◆ **Requirement**
Using the data below, return the stretch from the line that contains "13: (53, 335)" through the line that contains "39: (404, 364)", both included, exactly as it stands and nothing beyond it.

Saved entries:
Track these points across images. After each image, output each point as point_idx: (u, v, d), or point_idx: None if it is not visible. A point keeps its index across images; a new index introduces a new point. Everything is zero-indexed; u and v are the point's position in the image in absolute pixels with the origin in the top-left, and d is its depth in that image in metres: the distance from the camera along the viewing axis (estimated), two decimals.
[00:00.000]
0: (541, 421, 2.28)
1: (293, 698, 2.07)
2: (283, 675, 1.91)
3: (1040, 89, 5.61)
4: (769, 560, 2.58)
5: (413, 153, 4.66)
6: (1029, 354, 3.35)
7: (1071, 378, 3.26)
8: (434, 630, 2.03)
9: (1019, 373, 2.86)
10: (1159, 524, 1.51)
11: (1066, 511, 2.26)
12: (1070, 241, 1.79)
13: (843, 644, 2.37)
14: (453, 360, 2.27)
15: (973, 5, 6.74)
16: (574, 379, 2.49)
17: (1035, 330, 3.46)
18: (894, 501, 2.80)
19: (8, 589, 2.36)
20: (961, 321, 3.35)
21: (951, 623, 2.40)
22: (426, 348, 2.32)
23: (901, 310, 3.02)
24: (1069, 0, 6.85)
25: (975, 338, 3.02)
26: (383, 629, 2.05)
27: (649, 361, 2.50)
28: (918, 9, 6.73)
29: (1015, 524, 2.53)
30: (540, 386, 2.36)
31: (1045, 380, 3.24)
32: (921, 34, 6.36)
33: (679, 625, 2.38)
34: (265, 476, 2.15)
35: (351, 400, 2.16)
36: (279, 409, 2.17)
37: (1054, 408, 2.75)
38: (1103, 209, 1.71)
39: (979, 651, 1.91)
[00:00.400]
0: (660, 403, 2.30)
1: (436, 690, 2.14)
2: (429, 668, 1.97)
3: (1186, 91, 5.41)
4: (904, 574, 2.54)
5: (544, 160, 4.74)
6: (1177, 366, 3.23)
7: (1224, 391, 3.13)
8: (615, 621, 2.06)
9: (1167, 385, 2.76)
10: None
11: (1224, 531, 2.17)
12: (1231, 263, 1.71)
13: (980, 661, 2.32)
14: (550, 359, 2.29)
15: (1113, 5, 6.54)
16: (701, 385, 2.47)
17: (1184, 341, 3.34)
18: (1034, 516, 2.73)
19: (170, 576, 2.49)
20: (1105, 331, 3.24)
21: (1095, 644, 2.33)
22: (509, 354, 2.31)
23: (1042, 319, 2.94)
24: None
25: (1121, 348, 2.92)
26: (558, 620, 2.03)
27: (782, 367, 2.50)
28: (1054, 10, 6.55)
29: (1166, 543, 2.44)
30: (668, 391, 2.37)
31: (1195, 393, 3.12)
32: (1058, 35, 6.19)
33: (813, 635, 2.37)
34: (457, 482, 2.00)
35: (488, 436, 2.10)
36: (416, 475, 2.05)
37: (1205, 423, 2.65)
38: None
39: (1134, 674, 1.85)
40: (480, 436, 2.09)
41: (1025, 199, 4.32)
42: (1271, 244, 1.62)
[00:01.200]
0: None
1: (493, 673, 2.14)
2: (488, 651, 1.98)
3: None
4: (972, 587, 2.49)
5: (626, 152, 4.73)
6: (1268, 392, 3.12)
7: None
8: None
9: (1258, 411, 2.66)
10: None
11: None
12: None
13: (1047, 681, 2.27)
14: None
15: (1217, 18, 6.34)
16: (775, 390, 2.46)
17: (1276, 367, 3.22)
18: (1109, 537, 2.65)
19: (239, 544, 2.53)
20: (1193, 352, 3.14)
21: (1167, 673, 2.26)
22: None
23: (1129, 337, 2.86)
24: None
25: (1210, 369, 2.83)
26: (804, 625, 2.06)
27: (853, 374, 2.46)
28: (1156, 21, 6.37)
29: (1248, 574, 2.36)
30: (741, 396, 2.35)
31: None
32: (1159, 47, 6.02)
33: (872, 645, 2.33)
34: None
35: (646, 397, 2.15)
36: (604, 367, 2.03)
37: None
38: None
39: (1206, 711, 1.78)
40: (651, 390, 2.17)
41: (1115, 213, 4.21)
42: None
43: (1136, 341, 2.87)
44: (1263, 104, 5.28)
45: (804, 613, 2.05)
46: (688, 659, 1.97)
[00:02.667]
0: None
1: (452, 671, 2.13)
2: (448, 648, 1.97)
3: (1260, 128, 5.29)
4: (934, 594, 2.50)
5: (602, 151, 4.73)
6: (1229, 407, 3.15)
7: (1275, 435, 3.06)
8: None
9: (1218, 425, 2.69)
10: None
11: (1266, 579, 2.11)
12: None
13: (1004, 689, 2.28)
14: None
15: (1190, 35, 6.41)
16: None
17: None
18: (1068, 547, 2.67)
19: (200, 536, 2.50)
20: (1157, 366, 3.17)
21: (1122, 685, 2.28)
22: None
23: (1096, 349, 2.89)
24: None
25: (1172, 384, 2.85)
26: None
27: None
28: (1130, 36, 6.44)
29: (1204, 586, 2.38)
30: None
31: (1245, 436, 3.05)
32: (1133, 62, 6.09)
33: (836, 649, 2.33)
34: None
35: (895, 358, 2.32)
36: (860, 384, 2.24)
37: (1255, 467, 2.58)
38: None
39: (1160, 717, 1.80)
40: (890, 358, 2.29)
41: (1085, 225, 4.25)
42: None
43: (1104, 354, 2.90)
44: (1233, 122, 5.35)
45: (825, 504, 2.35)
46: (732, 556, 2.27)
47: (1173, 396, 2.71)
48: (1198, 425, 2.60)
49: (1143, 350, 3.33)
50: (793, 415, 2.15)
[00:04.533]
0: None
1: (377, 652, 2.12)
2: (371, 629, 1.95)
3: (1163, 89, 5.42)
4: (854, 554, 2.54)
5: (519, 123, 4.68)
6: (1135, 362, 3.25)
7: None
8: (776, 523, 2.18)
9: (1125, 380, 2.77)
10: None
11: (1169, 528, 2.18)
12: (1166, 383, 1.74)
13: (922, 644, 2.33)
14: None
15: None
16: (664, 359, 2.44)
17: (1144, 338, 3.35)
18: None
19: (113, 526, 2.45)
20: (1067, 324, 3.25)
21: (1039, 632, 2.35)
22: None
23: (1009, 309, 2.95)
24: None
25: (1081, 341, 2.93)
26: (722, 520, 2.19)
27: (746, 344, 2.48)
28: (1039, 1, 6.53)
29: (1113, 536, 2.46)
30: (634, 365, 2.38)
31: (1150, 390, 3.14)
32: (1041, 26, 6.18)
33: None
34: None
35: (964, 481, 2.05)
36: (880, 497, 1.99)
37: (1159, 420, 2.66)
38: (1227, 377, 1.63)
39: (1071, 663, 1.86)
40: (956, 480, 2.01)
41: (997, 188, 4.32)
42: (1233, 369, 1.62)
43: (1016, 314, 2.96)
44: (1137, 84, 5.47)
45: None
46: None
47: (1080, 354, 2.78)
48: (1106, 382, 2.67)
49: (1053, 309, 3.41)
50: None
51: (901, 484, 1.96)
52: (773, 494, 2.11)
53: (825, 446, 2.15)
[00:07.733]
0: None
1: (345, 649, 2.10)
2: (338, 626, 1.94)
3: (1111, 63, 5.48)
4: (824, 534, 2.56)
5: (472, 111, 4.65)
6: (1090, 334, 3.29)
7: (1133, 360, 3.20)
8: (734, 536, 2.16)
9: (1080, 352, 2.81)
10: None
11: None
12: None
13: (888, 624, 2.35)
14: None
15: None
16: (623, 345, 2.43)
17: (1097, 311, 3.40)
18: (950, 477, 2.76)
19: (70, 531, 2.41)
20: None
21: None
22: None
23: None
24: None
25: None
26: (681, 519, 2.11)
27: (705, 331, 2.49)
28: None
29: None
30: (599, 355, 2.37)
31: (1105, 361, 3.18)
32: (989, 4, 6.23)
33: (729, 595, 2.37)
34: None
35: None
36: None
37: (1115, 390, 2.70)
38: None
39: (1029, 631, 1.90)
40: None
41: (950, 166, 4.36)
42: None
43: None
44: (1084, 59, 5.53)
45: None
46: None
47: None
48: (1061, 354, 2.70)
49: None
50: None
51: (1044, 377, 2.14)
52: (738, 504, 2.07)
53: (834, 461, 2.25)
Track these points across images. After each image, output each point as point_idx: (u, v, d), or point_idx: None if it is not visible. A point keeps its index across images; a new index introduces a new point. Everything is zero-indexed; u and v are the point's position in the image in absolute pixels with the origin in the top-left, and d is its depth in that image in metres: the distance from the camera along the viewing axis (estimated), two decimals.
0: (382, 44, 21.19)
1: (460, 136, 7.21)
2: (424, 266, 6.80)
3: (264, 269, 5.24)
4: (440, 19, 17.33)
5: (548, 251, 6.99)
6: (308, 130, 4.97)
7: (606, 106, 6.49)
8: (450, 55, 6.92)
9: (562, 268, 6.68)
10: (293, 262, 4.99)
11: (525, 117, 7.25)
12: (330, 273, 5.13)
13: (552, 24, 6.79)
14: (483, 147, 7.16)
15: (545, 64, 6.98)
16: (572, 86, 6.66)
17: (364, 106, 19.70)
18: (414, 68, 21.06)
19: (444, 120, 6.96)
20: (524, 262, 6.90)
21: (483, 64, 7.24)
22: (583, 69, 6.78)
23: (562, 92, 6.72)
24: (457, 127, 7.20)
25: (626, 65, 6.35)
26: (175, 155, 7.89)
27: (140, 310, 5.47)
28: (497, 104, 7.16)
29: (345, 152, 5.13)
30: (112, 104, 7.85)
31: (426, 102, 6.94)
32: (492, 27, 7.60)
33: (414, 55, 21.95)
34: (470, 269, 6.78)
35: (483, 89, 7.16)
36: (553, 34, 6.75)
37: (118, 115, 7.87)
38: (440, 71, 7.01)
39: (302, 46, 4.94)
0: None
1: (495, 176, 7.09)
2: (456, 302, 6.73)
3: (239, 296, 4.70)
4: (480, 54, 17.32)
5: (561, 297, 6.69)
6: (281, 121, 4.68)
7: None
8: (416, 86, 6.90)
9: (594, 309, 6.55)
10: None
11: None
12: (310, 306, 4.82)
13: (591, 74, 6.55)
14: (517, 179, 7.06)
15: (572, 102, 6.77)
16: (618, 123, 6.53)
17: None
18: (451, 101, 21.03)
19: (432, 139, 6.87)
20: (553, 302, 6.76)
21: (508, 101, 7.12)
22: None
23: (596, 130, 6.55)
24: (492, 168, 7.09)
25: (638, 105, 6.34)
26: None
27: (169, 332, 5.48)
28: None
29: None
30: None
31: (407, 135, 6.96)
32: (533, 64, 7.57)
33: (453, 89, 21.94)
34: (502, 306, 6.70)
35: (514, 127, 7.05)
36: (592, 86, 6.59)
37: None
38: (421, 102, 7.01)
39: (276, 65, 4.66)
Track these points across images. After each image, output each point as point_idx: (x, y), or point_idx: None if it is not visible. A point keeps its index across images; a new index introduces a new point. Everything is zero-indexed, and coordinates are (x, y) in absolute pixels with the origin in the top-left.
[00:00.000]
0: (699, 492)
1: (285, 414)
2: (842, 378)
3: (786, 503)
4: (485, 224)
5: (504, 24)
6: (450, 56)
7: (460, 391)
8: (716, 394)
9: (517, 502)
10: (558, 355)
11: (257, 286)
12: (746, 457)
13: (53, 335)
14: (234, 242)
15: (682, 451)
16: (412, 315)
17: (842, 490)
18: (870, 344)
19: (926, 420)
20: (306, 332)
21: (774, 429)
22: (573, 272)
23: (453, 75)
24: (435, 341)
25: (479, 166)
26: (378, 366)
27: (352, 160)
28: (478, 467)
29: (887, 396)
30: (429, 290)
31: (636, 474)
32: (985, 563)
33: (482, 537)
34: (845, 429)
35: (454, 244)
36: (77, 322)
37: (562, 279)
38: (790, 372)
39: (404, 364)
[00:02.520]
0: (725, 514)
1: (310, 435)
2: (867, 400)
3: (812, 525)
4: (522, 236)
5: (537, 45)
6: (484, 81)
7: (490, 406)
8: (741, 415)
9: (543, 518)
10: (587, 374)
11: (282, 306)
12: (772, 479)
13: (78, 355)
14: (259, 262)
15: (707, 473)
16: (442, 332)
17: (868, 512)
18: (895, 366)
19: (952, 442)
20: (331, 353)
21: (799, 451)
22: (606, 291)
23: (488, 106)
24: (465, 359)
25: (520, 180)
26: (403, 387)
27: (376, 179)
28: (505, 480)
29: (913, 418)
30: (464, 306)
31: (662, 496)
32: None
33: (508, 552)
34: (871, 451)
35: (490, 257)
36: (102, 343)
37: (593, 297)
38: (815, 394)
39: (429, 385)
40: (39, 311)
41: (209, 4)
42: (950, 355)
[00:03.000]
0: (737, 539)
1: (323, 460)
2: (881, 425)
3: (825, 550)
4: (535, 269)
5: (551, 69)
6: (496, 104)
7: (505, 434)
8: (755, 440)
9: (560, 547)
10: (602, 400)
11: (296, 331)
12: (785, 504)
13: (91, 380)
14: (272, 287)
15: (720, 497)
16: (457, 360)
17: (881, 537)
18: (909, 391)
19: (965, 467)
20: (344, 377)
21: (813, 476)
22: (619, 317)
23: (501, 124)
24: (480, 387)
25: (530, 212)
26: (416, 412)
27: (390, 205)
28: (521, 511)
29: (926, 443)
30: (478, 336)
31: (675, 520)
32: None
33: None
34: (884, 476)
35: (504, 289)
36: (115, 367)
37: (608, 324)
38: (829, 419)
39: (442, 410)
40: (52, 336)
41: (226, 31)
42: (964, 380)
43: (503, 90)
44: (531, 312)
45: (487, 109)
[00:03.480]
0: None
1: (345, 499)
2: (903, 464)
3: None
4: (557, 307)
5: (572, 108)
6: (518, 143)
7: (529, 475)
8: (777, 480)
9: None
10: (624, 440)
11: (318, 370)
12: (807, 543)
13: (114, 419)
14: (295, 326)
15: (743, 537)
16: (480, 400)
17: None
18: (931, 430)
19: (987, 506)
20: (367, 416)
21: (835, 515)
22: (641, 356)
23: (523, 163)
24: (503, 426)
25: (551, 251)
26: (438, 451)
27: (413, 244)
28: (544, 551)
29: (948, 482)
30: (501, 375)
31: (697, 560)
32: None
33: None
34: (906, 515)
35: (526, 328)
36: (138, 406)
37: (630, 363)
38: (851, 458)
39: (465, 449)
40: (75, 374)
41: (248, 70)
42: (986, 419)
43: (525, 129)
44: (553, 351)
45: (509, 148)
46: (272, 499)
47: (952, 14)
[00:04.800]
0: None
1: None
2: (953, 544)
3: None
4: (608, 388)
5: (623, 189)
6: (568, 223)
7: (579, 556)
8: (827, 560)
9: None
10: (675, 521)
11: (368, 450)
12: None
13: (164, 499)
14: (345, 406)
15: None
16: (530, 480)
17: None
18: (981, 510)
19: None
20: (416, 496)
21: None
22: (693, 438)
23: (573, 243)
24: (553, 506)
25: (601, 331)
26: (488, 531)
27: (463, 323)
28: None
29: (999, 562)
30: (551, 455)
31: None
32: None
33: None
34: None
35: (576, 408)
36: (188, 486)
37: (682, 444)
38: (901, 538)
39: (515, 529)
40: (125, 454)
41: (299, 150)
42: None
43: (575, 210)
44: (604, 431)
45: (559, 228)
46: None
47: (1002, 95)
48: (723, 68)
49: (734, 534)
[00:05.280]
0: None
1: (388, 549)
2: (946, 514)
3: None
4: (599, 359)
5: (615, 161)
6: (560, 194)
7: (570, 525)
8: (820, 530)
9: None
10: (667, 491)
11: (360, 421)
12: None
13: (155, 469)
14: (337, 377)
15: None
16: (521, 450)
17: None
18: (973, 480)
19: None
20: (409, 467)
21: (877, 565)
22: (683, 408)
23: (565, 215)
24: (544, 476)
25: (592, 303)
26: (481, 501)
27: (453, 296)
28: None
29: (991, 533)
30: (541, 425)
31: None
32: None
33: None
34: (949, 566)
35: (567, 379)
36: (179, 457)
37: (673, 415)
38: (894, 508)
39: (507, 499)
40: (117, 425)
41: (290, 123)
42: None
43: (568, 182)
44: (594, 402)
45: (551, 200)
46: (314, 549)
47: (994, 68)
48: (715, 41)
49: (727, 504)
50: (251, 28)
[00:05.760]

◆ **Response for this exercise**
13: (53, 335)
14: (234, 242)
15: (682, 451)
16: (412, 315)
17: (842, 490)
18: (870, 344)
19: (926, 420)
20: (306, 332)
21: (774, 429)
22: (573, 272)
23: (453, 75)
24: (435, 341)
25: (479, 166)
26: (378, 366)
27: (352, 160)
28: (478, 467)
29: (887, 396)
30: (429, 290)
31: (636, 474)
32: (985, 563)
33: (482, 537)
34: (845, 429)
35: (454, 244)
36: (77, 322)
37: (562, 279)
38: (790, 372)
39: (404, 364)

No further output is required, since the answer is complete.